*WHAT YOU SHOULD DO:*
Give all the records again, with no alterations.

*DATASET ENTRIES:*

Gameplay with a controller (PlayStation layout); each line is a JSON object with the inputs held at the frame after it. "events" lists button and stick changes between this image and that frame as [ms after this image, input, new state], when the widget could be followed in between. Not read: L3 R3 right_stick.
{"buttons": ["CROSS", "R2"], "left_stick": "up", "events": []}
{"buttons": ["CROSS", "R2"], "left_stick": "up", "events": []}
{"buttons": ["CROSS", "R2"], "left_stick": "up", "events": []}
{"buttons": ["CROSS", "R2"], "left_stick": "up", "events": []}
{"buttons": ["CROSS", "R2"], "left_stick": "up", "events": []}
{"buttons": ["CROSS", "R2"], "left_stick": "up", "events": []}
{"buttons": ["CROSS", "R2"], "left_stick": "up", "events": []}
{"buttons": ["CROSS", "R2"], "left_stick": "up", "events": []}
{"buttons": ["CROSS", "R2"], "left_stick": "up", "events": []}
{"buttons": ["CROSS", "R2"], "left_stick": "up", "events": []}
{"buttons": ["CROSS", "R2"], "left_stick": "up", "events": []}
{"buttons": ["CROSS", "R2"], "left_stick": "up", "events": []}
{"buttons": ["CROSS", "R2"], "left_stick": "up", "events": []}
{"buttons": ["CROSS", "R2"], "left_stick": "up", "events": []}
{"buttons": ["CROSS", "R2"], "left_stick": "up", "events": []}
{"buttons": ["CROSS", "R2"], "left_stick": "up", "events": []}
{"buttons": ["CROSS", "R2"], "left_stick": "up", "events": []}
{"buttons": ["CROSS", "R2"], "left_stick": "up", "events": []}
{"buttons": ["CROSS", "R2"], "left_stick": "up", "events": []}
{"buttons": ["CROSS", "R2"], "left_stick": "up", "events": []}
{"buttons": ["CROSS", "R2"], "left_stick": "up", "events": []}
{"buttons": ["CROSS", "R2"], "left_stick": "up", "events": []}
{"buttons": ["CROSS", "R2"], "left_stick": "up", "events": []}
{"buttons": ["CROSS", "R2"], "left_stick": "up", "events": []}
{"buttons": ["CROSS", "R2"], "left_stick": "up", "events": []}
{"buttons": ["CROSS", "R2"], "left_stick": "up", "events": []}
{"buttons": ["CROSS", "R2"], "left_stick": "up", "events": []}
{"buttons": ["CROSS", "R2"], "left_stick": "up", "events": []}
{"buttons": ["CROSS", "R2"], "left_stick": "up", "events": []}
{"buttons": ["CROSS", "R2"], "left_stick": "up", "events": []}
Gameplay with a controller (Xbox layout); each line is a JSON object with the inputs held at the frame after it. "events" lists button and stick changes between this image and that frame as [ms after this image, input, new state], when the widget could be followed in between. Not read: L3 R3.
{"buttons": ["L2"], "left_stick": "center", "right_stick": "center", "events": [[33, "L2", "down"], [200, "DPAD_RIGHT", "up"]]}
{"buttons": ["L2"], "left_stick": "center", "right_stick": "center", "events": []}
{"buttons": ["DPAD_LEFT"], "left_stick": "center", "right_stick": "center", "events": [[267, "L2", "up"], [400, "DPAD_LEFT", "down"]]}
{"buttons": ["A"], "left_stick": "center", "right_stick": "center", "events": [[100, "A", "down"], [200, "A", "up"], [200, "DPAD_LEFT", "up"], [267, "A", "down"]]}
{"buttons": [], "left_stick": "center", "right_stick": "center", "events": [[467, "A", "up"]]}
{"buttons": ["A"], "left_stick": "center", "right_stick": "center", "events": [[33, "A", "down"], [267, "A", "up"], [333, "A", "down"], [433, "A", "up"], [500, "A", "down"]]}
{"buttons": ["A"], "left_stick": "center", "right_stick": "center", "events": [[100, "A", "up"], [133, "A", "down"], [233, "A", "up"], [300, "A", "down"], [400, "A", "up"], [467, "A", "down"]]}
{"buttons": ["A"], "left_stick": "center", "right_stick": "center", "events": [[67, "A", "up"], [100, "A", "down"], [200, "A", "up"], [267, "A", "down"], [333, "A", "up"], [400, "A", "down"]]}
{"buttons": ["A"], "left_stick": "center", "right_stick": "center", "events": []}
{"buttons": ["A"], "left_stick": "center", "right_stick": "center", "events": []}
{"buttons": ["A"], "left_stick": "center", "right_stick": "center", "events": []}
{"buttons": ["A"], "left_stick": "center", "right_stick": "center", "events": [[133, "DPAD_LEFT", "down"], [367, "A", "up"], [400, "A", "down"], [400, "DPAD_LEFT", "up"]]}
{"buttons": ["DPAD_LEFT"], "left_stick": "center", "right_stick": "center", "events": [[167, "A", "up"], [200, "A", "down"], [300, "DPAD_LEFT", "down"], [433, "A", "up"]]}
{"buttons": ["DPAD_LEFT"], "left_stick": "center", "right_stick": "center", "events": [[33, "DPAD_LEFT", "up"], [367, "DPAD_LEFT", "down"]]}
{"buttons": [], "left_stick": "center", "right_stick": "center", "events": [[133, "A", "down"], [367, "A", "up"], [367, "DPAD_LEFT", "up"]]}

*EXERCISE SOLUTION:*
Gameplay with a controller (PlayStation layout); each line is a JSON object with the inputs held at the frame after it. "events" lists button and stick changes between this image and that frame as [ms after this image, input, new state], when the widget could be followed in between. Not read: L3 R3 right_stick.
{"buttons": ["CROSS", "R2"], "left_stick": "up", "events": []}
{"buttons": ["CROSS", "R2"], "left_stick": "up", "events": []}
{"buttons": ["CROSS", "R2"], "left_stick": "up", "events": []}
{"buttons": ["CROSS", "R2"], "left_stick": "up", "events": []}
{"buttons": ["CROSS", "R2"], "left_stick": "up", "events": []}
{"buttons": ["CROSS", "R2"], "left_stick": "up", "events": []}
{"buttons": ["CROSS", "R2"], "left_stick": "up", "events": []}
{"buttons": ["CROSS", "R2"], "left_stick": "up", "events": []}
{"buttons": ["CROSS", "R2"], "left_stick": "up", "events": []}
{"buttons": ["CROSS", "R2"], "left_stick": "up", "events": []}
{"buttons": ["CROSS", "R2"], "left_stick": "up", "events": []}
{"buttons": ["CROSS", "R2"], "left_stick": "up", "events": []}
{"buttons": ["CROSS", "R2"], "left_stick": "up", "events": []}
{"buttons": ["CROSS", "R2"], "left_stick": "up", "events": []}
{"buttons": ["CROSS", "R2"], "left_stick": "up", "events": []}
{"buttons": ["CROSS", "R2"], "left_stick": "up", "events": []}
{"buttons": ["CROSS", "R2"], "left_stick": "up", "events": []}
{"buttons": ["CROSS", "R2"], "left_stick": "up", "events": []}
{"buttons": ["CROSS", "R2"], "left_stick": "up", "events": []}
{"buttons": ["CROSS", "R2"], "left_stick": "up", "events": []}
{"buttons": ["CROSS", "R2"], "left_stick": "up", "events": []}
{"buttons": ["CROSS", "R2"], "left_stick": "up", "events": []}
{"buttons": ["CROSS", "R2"], "left_stick": "up", "events": []}
{"buttons": ["CROSS", "R2"], "left_stick": "up", "events": []}
{"buttons": ["CROSS", "R2"], "left_stick": "up", "events": []}
{"buttons": ["CROSS", "R2"], "left_stick": "up", "events": []}
{"buttons": ["CROSS", "R2"], "left_stick": "up", "events": []}
{"buttons": ["CROSS", "R2"], "left_stick": "up", "events": []}
{"buttons": ["CROSS", "R2"], "left_stick": "up", "events": []}
{"buttons": ["CROSS", "R2"], "left_stick": "up", "events": []}
Gameplay with a controller (Xbox layout); each line is a JSON object with the inputs held at the frame after it. "events" lists button and stick changes between this image and that frame as [ms after this image, input, new state], when the widget could be followed in between. Not read: L3 R3.
{"buttons": ["L2"], "left_stick": "center", "right_stick": "center", "events": [[33, "L2", "down"], [200, "DPAD_RIGHT", "up"]]}
{"buttons": ["L2"], "left_stick": "center", "right_stick": "center", "events": []}
{"buttons": ["DPAD_LEFT"], "left_stick": "center", "right_stick": "center", "events": [[267, "L2", "up"], [400, "DPAD_LEFT", "down"]]}
{"buttons": ["A"], "left_stick": "center", "right_stick": "center", "events": [[100, "A", "down"], [200, "A", "up"], [200, "DPAD_LEFT", "up"], [267, "A", "down"]]}
{"buttons": [], "left_stick": "center", "right_stick": "center", "events": [[467, "A", "up"]]}
{"buttons": ["A"], "left_stick": "center", "right_stick": "center", "events": [[33, "A", "down"], [267, "A", "up"], [333, "A", "down"], [433, "A", "up"], [500, "A", "down"]]}
{"buttons": ["A"], "left_stick": "center", "right_stick": "center", "events": [[100, "A", "up"], [133, "A", "down"], [233, "A", "up"], [300, "A", "down"], [400, "A", "up"], [467, "A", "down"]]}
{"buttons": ["A"], "left_stick": "center", "right_stick": "center", "events": [[67, "A", "up"], [100, "A", "down"], [200, "A", "up"], [267, "A", "down"], [333, "A", "up"], [400, "A", "down"]]}
{"buttons": ["A"], "left_stick": "center", "right_stick": "center", "events": []}
{"buttons": ["A"], "left_stick": "center", "right_stick": "center", "events": []}
{"buttons": ["A"], "left_stick": "center", "right_stick": "center", "events": []}
{"buttons": ["A"], "left_stick": "center", "right_stick": "center", "events": [[133, "DPAD_LEFT", "down"], [367, "A", "up"], [400, "A", "down"], [400, "DPAD_LEFT", "up"]]}
{"buttons": ["DPAD_LEFT"], "left_stick": "center", "right_stick": "center", "events": [[167, "A", "up"], [200, "A", "down"], [300, "DPAD_LEFT", "down"], [433, "A", "up"]]}
{"buttons": ["DPAD_LEFT"], "left_stick": "center", "right_stick": "center", "events": [[33, "DPAD_LEFT", "up"], [367, "DPAD_LEFT", "down"]]}
{"buttons": [], "left_stick": "center", "right_stick": "center", "events": [[133, "A", "down"], [367, "A", "up"], [367, "DPAD_LEFT", "up"]]}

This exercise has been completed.